PROBLEM SET:
1 - Quote the passage of the forum thread on choosing a cory, starting at "what are your" and ending at "and Corydoras sterbai.".
2 - Rewrite the tracking records, starting at their beginning and ending at the line containing "2: (889, 1167)", with "zero-indexed" replaced by "0-indexed" and all else unchanged. Return only those lines, leaving out the pictures.

** Opening PASSAGE FOR REVIEW block **

# Choosing a cory



## Knotty Bitz (Mar 11, 2009)

what is a pretty cory that is easy to breed?


----------



## purgatori27 (Nov 10, 2007)

Easiest ones that come to mind here are albinos and emeralds. Performing a water change with water that is slightly cooler than original tank temp usually triggers spawning. You have basically two choices: You'll need to set up a breeding tank (no substrate) for the spawning school (my favorite type of tank to use is a 20 long) and move the parents after they spawn back to their original tank, or you'll need to move the eggs to another tank after they spawn. The adults will absolutely eat the eggs. Hope this helps.


----------



## Knotty Bitz (Mar 11, 2009)

Are their any others that are easy to breed, the albinos and emeralds are not my favorite


----------



## Six (May 29, 2006)

what are your favorites? some people in my fish club breed panda cories. a lot of people like those.


----------



## Jdinh04 (Oct 7, 2004)

I was able to breed my Corydoras aeneus pretty easily, but they aren't worth a whole lot if your looking to sell them. I really like Corydoras pandas, Corydoras bandit, and Corydoras sterbai.


----------



## Knotty Bitz (Mar 11, 2009)

I like the sterbai, bandit, davidsandsi, aldofoi, and julii. Are any of those easy to breed?


----------



## ddavila06 (Jan 31, 2009)

** Closing PASSAGE FOR REVIEW block **
** Opening EXERCISE MATERIAL block **

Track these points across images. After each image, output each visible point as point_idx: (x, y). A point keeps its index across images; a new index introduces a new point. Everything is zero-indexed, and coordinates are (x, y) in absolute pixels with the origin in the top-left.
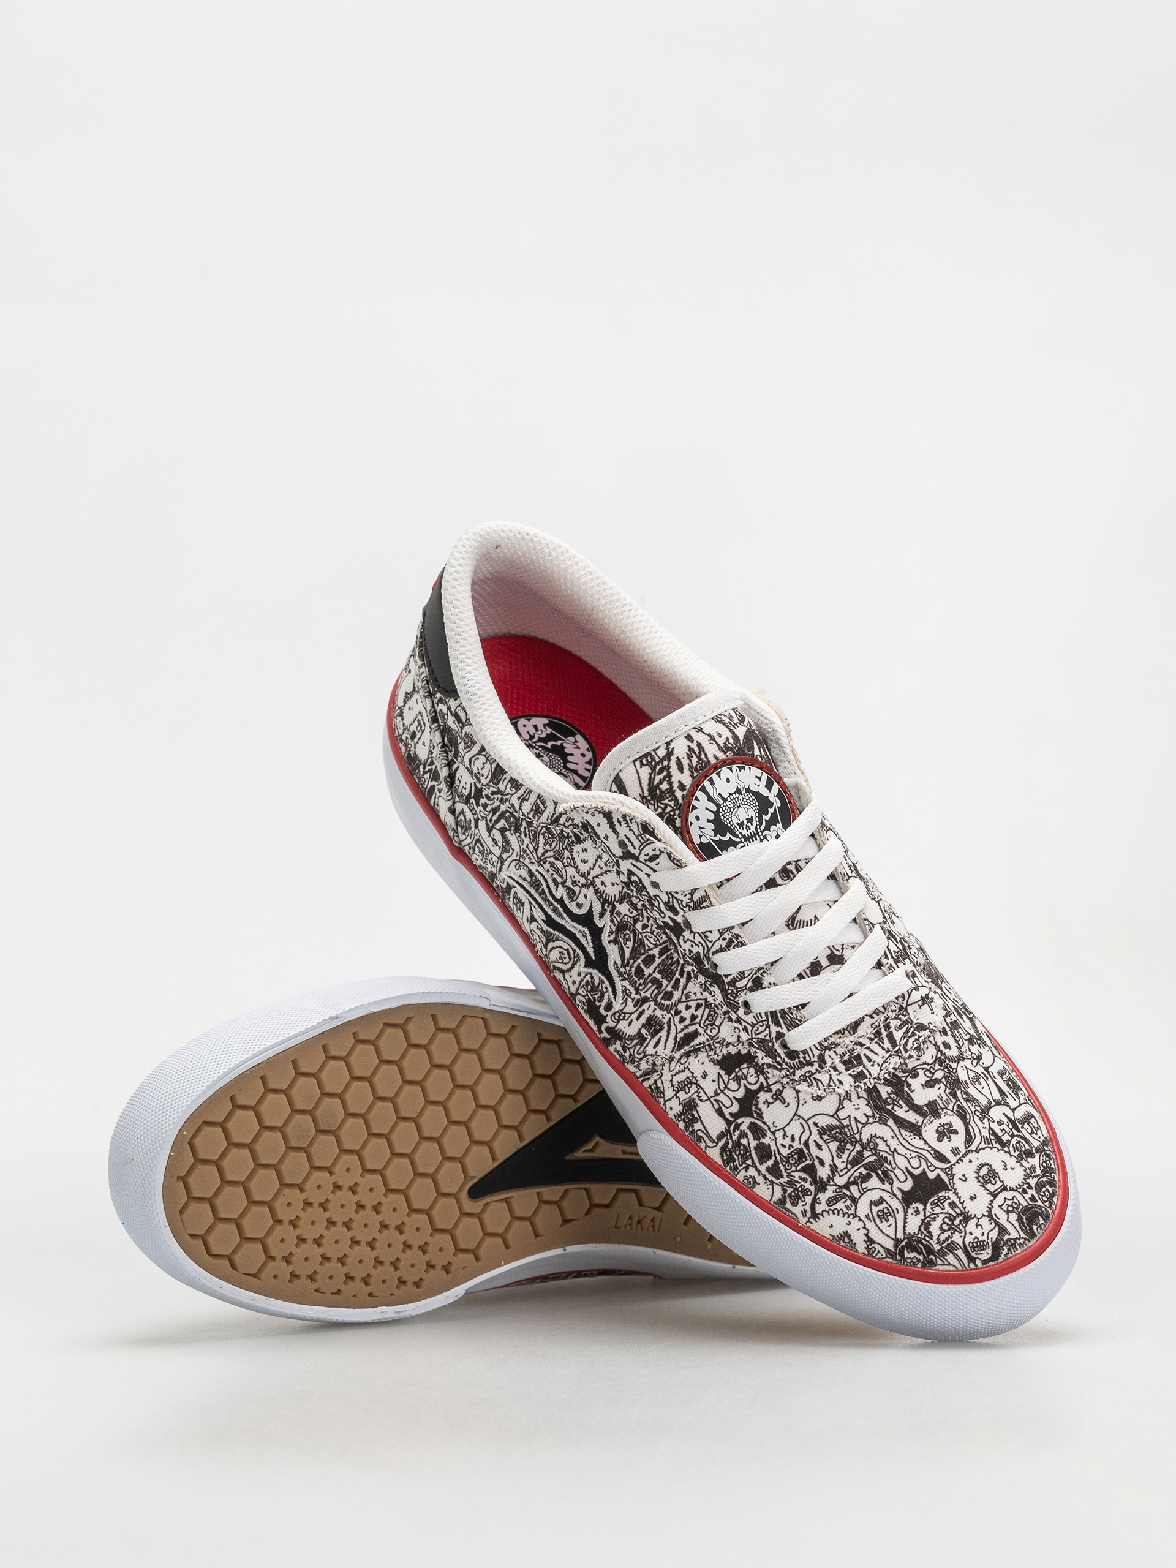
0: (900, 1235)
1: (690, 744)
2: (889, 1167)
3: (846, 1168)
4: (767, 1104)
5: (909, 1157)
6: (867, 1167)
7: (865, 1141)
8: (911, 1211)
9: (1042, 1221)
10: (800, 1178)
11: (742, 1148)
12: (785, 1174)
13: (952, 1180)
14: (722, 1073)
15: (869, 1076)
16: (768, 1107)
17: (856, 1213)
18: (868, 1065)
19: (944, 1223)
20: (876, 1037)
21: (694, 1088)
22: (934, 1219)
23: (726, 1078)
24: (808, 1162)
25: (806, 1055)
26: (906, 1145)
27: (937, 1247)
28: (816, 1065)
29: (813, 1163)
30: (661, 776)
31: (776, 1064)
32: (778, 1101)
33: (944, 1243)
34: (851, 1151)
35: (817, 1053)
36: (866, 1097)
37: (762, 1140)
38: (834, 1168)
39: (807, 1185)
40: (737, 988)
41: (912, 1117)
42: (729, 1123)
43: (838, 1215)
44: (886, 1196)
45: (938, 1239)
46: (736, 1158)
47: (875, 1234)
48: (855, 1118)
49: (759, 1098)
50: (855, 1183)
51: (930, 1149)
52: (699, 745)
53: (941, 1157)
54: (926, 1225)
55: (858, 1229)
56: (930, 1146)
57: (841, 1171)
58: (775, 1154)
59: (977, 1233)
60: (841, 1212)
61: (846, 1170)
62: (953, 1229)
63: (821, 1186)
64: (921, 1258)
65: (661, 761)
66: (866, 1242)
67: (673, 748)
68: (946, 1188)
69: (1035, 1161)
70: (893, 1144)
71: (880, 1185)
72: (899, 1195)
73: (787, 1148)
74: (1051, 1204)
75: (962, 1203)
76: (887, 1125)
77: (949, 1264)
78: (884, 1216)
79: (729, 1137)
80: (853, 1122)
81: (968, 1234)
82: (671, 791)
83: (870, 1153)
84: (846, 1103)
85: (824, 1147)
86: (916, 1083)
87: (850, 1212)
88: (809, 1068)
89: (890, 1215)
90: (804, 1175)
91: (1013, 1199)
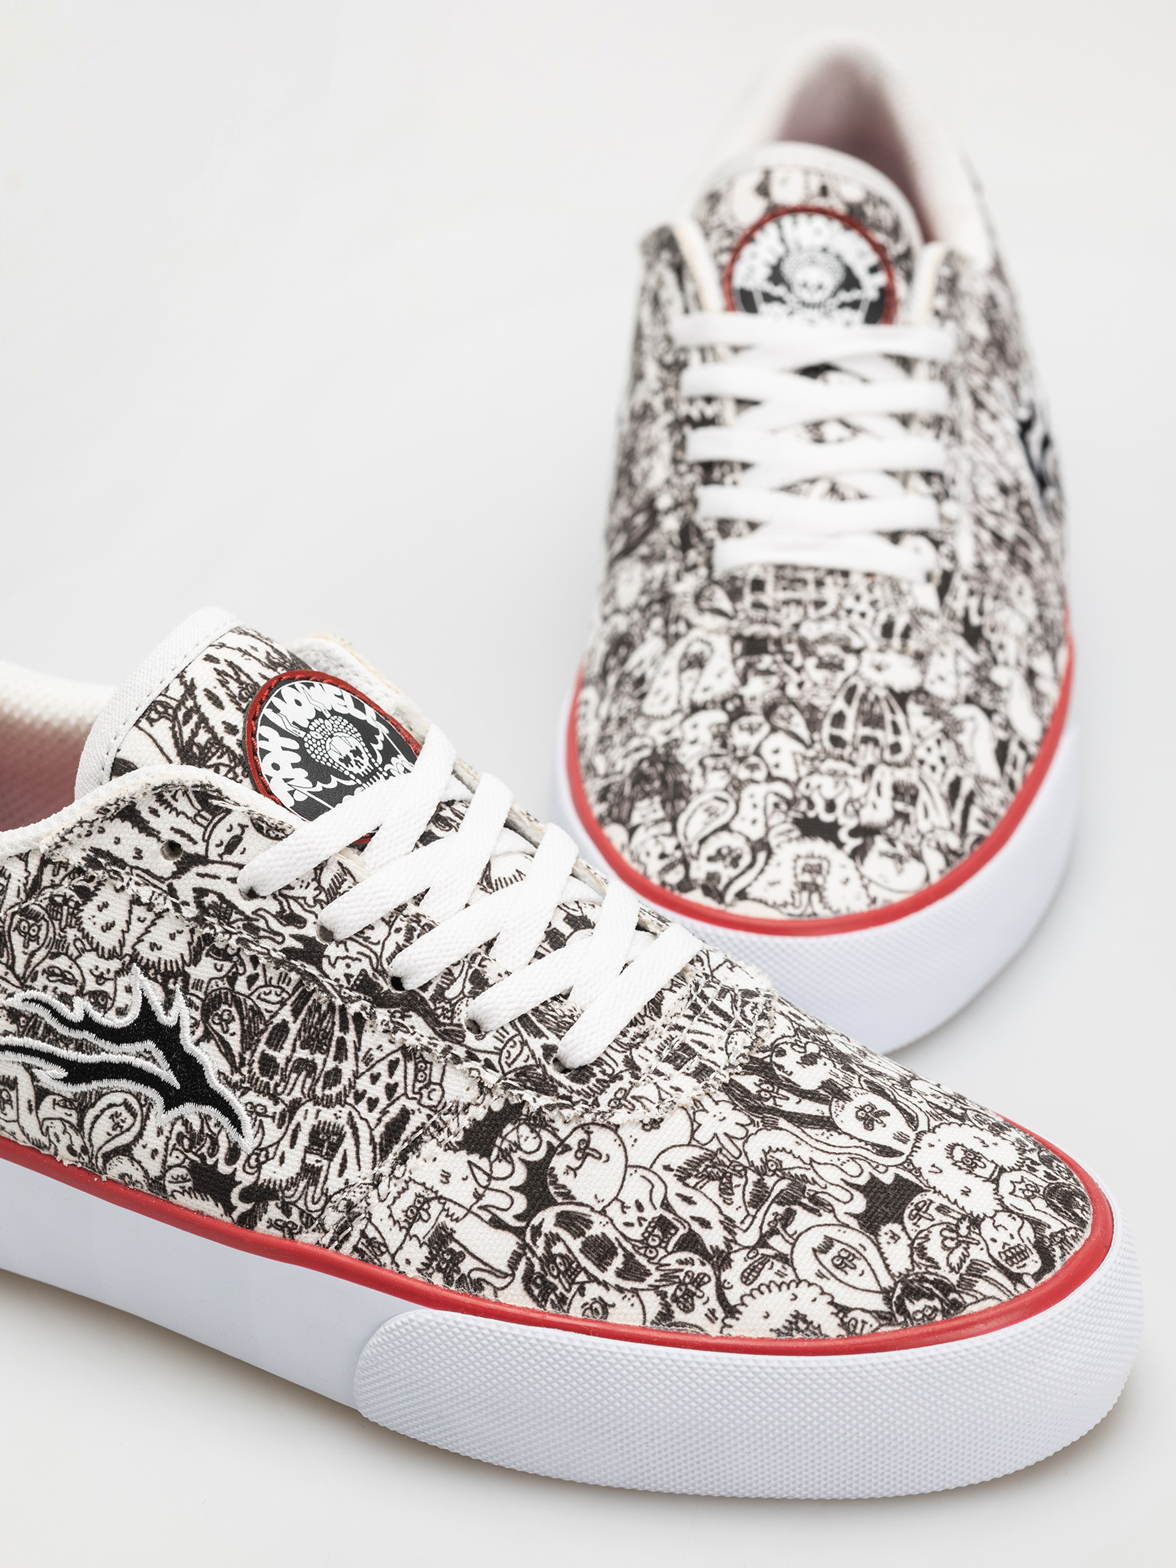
0: (887, 1282)
1: (217, 666)
2: (816, 1188)
3: (748, 1215)
4: (571, 1173)
5: (839, 1163)
6: (781, 1200)
7: (758, 1163)
8: (883, 1239)
9: (1081, 1203)
10: (681, 1262)
11: (558, 1260)
12: (651, 1268)
13: (921, 1175)
14: (475, 1158)
15: (715, 1068)
16: (576, 1175)
17: (797, 1276)
18: (704, 1053)
19: (946, 1238)
20: (696, 1013)
21: (435, 1207)
22: (927, 1238)
23: (484, 1163)
24: (682, 1231)
25: (605, 1067)
26: (824, 1147)
27: (954, 1278)
28: (627, 1076)
29: (690, 1230)
30: (192, 724)
31: (560, 1101)
32: (589, 1159)
33: (960, 1267)
34: (743, 1187)
35: (619, 1058)
36: (726, 1098)
37: (588, 1233)
38: (728, 1224)
39: (697, 1269)
40: (450, 1001)
41: (809, 1108)
42: (519, 1232)
43: (770, 1291)
44: (833, 1232)
45: (949, 1265)
46: (556, 1282)
47: (844, 1297)
48: (726, 1134)
49: (553, 1169)
50: (773, 1232)
51: (862, 1144)
52: (231, 664)
53: (886, 1151)
54: (918, 1249)
55: (814, 1300)
56: (860, 1140)
57: (742, 1222)
58: (620, 1245)
59: (1002, 1236)
60: (772, 1285)
61: (749, 1219)
62: (965, 1242)
63: (721, 1260)
64: (936, 1303)
65: (182, 702)
66: (837, 1315)
67: (192, 680)
68: (919, 1190)
70: (805, 1152)
71: (812, 1219)
72: (854, 1223)
73: (637, 1226)
74: (1074, 1179)
75: (955, 1203)
76: (781, 1129)
77: (985, 1298)
78: (845, 1263)
79: (529, 1255)
80: (725, 1141)
81: (990, 1243)
82: (216, 741)
83: (775, 1178)
84: (700, 1117)
85: (696, 1196)
86: (790, 1061)
87: (787, 1280)
88: (617, 1085)
89: (854, 1257)
90: (684, 1255)
91: (1023, 1181)
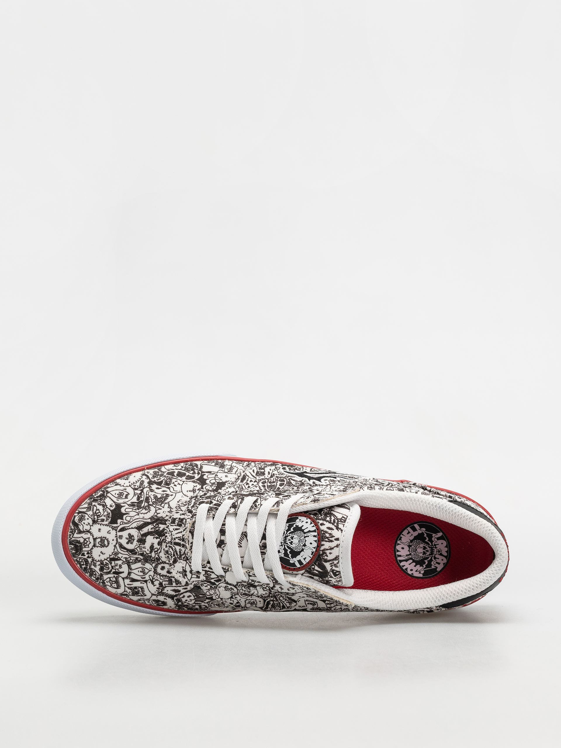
0: (109, 495)
1: (335, 538)
2: (134, 508)
3: (148, 495)
4: (195, 486)
5: (132, 518)
6: (142, 501)
7: (151, 507)
8: (114, 504)
9: (74, 552)
10: (160, 479)
11: (190, 470)
12: (166, 475)
13: (112, 528)
14: (221, 481)
15: (171, 524)
16: (194, 486)
17: (131, 487)
18: (175, 527)
19: (99, 512)
20: (183, 538)
21: (226, 471)
22: (103, 510)
23: (218, 481)
24: (163, 485)
25: (196, 507)
26: (137, 520)
27: (93, 504)
28: (190, 508)
29: (160, 486)
30: (332, 520)
31: (204, 496)
32: (192, 490)
33: (93, 507)
34: (152, 499)
35: (194, 511)
36: (165, 518)
37: (185, 477)
38: (152, 491)
39: (155, 479)
40: (239, 499)
41: (145, 530)
42: (202, 472)
43: (136, 481)
44: (126, 500)
45: (96, 506)
46: (189, 467)
47: (118, 487)
48: (161, 509)
49: (200, 485)
50: (141, 494)
51: (129, 528)
52: (332, 541)
53: (123, 530)
54: (104, 506)
55: (124, 484)
56: (130, 528)
57: (149, 492)
58: (176, 477)
59: (86, 522)
60: (136, 482)
61: (147, 494)
62: (95, 514)
63: (150, 483)
64: (95, 496)
65: (338, 524)
66: (118, 483)
67: (338, 531)
68: (111, 523)
69: (97, 569)
70: (141, 516)
71: (132, 501)
72: (122, 505)
73: (174, 482)
74: (78, 562)
75: (101, 524)
76: (149, 518)
77: (85, 504)
78: (120, 495)
79: (198, 469)
80: (161, 507)
81: (88, 518)
82: (324, 520)
83: (145, 505)
84: (169, 509)
85: (162, 493)
86: (156, 541)
87: (133, 485)
88: (191, 505)
89: (119, 497)
90: (160, 480)
91: (88, 546)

** Closing EXERCISE MATERIAL block **

SOLUTIONS TO THE PROBLEMS:
1 -
what are your favorites? some people in my fish club breed panda cories. a lot of people like those.


----------



## Jdinh04 (Oct 7, 2004)

I was able to breed my Corydoras aeneus pretty easily, but they aren't worth a whole lot if your looking to sell them. I really like Corydoras pandas, Corydoras bandit, and Corydoras sterbai.

2 -
Track these points across images. After each image, output each visible point as point_idx: (x, y). A point keeps its index across images; a new index introduces a new point. Everything is 0-indexed, and coordinates are (x, y) in absolute pixels with the origin in the top-left.
0: (900, 1235)
1: (690, 744)
2: (889, 1167)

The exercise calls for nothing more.